Товарняк проскочил, смыкая, подобно застежке-молнии, верхние и нижние Грачи в единое ночное пространство. Высморкавшись, Наталья сказала:
— Пить надо меньше. Давай, вставай. Я обещала привести тебя домой и приведу, а там как знаешь.
— Ладно, — сказал он отчужденно. — Сейчас.
6
Утром, еще затемно, Николай с теткиным списком дел отправился в город, долго ждал трамвая на привокзальной площади, потом плюнул, пошел на стоянку такси и за три рубля взял мотор, хотя до дома не набивало и двух. Денег при нем было как никогда — почти четыреста рублей; можно было позволить себе не торговаться с таксистами, смотревшими сквозь клиентов бессонными пустыми глазами.
Дома, стиснув зубы, он принялся за уборку: расставил в туалете все по местам, отвязал от крестовины сливной трубы лопнувший поясок, завернул его вместе с мамиными шлепанцами в газету и спрятал в шкаф. Уборка заняла минут пятнадцать, и еще с полчаса он до снежной белизны надраивал раковину, унитаз, ванну, тер пол и кафель, пока туалет не засиял холодно и торжественно, как фамильный склеп. Затем, собрав последнюю передачу маме — парадное платье, туфли, колготки, комплект нижнего белья, а, подумав, и шелковую французскую косынку, — упаковал все это в сумку-авоську и поехал в Госпитальный переулок, в морг второй городской больницы.

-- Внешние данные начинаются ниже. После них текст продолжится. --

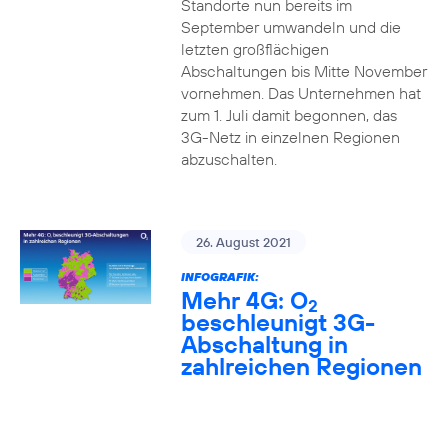
Standorte nun bereits im
September umwandeln und die
letzten großflächigen
Abschaltungen bis Mitte November
vornehmen. Das Unternehmen hat
zum 1. Juli damit begonnen, das
3G-Netz in einzelnen Regionen
abzuschalten.
26. August 2021
INFOGRAFIK:
Mehr 4G: O
2
beschleunigt 3G-
Abschaltung in
zahlreichen Regionen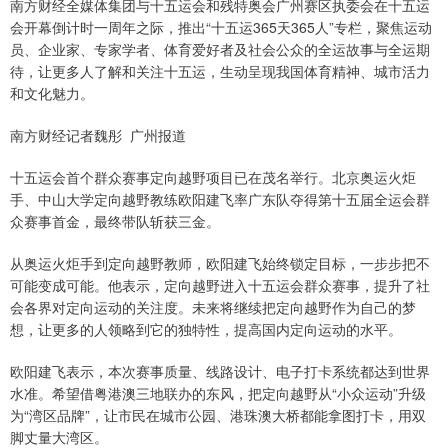
南方财经全媒体集团与十五运会和残特奥会广州赛区执委会在十五运
会开幕倒计时一周年之际，推出“十五运365天365人”专栏，聚焦运动
员、企业家、专家学者、体育爱好者及社会公众的全运故事与全运期
待，让更多人了解和关注十五运，生动呈现我国体育精神、城市活力
和文化魅力。
南方财经记者魏彤 广州报道
十五运会首个群众赛事定向越野项目已在茂名举行。北京奥运火炬
手、中山大学定向越野教练欧阳建飞率广东队夺得第十五届全运会群
众赛事首金，最终带队斩获三金。
从奥运火炬手到定向越野教师，欧阳建飞始终锁定目标，一步步把不
可能变成可能。他表示，定向越野进入十五运会群众赛事，提升了社
会各界对定向运动的关注度。未来将继续把定向越野作为自己的梦
想，让更多的人领略到它的独特性，提高国内定向运动的水平。
欧阳建飞表示，本次赛事质量、线路设计、电子打卡系统都达到世界
水准。希望借粤港澳三地联办的东风，把定向越野从“小众运动”升级
为“湾区品牌”，让市民在城市公园、港珠澳大桥都能拿图打卡，用双
脚丈量大湾区。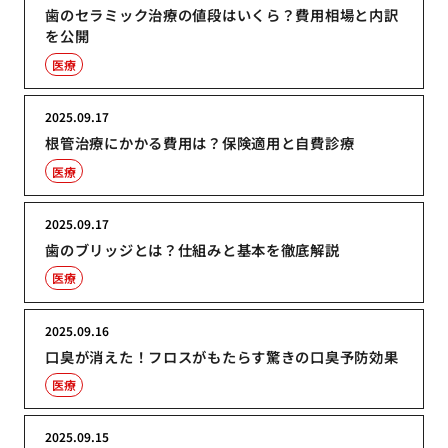
歯のセラミック治療の値段はいくら？費用相場と内訳
を公開
医療
2025.09.17
根管治療にかかる費用は？保険適用と自費診療
医療
2025.09.17
歯のブリッジとは？仕組みと基本を徹底解説
医療
2025.09.16
口臭が消えた！フロスがもたらす驚きの口臭予防効果
医療
2025.09.15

Морг оказался пузатенькой, с прорубленными квадратными окнами часовенкой на отшибе больничного, бывшего госпитального двора. Из заснеженных колокольных глазниц, с оледеневших карнизов свисали кривые, голенькие березки. Взойдя на крыльцо, оплывшее желтой наледью, Николай рванул на себя дверь и оказался в тесной приемной, оклеенной плакатиками Минздрава о профилактике гриппа. В приемную выходили две двери. На одной висела табличка «Патологоанатом», ниже — «Прием родственников с 14 до 17 час.»; другую, с врезанным фанерным оконцем для передач, украшало традиционное «Посторонним вход запрещен» и другое, очень даже своеобразное объявление: «Передавать санитарам деньги и спиртные напитки строго запрещается». Надо же, удивился Николай, с содроганием представив себе бессловесных, до скотства замордованных червонцами и коньяком санитаров. Поразмыслив, он порылся в наплечной сумке, нашел чистый конверт, вложил червонец, написал на конверте фамилию мамы и засунул его в авоську с одеждой. Другой червонец, памятуя теткины наставления, вложил в собственный паспорт, после чего постучался к патологоанатому.
— Можно? — спросил он, открывая дверь.
— Нельзя, — ответил из-за стола сухощавый, жилистый мужчина в халате и докторской шапочке, курящий и стремительно что-то пишущий одновременно. — Закройте дверь и прочтите, что там написано.
Николай сбивчиво затараторил, что ему нужна справка и непременно с утра, и так-таки всучил паспорт сухощавому, который автоматически открыл его и подхватил предательски выпорхнувший червонец.
— Это что, взятка?
Николай, мгновенно вспотев, тупо продолжал твердить про справку сейчас.
— Эх, чудо, — снисходительно сказал сухощавый, возвращая Николаю паспорт вместе с червонцем, — кто ж врачу-патологоанатому, да еще с утра, дает взятку деньгами? С утра дают взятку коньяком, запомни. Днем — водкой, вечером — спиртом, ночью — портвейном. А деньги, это вообще не по нашей части. Ладно, не пугайтесь. Приходите после обеда, как все нормальные люди, будет вам справка. Как фамилия?